— А в рассуждениях всяк волен. На то и голова на плечи поставлена, — с вызовом ответил Иван.
Мастер раскрыл рот, но Топорнин резко сказал:
— Вот что, Кривой: кричать незачем, раз ребята нашли себе место, пусть живут вместе. Свыклись давно.
Не смея кричать на смотрителя и чувствуя, что не сдержится, Кривой круто повернулся и быстро вышел из комнаты. Шахтеры переглянулись. Лукавый взгляд Исхака говорил: «Что, брат, не успели поступить, а с мастером поссорились?» Иван в ответ усмехнулся.
— Ну, устраивайтесь, отдыхайте с дороги, а завтра выходите на работу. Товарищи покажут шахты, — предложил им штейгер.
А Кривой вечером строчил очередной донос на Топорнина, разрешившего киргизцу жить в русском бараке. В этом он видел чуть ли не подрыв всех устоев.

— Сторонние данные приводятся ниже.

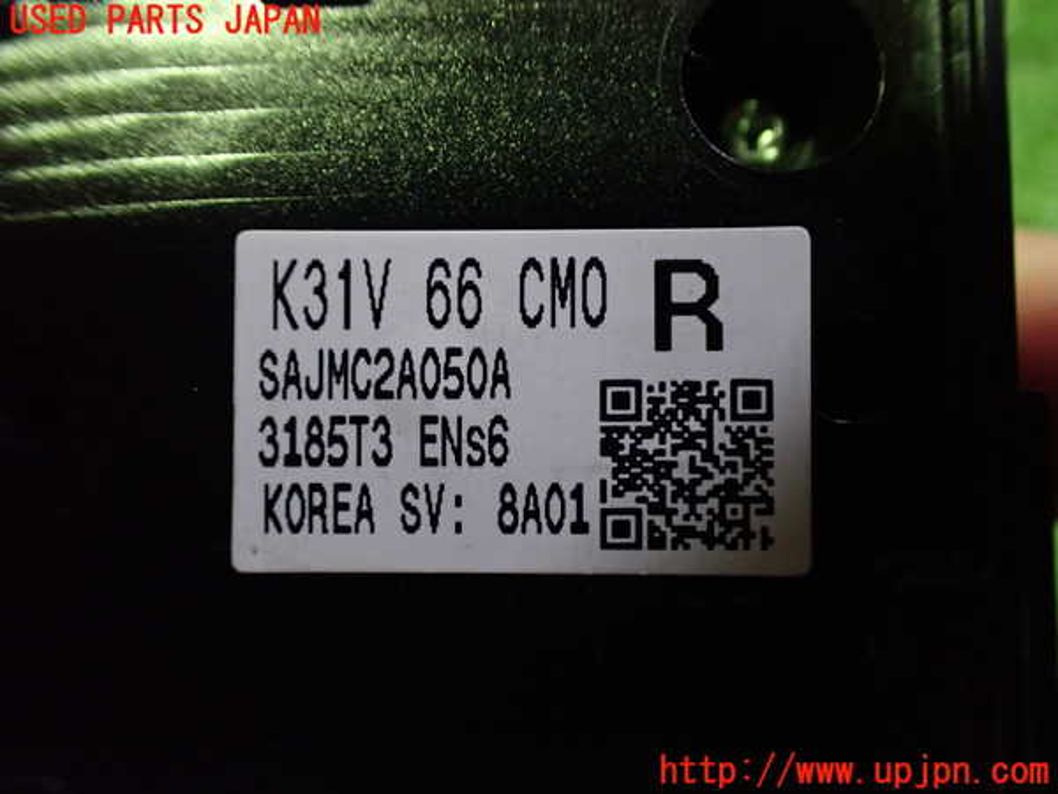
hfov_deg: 60.0
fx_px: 917
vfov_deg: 46.8
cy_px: 397
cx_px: 529
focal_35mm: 30
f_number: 2.3
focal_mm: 5.4
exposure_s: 1/40
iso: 800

Наутро, придя в забой, где уже работал Топорков, и посмотрев на работу нового шахтера, он бросил с насмешкой:
— Хороший шахтер, а с вонючим киргизцем возишься!
— А иди-ка ты подальше от меня! А то здесь тесно, как бы случаем кирка на тебя не сорвалась, — ответил Иван и так посмотрел на мастера, что тот попятился и злобно выругался.
— Смотри, мастер! Чтобы у меня штрафов не было! — бросил вдогонку ему Иван, поднимая кирку вверх. — А то я знал одного любителя штрафов — он так не хромал, как ты, а сразу на карачках ползать стал. В шахтах, сам знаешь, камни часто на голову летят.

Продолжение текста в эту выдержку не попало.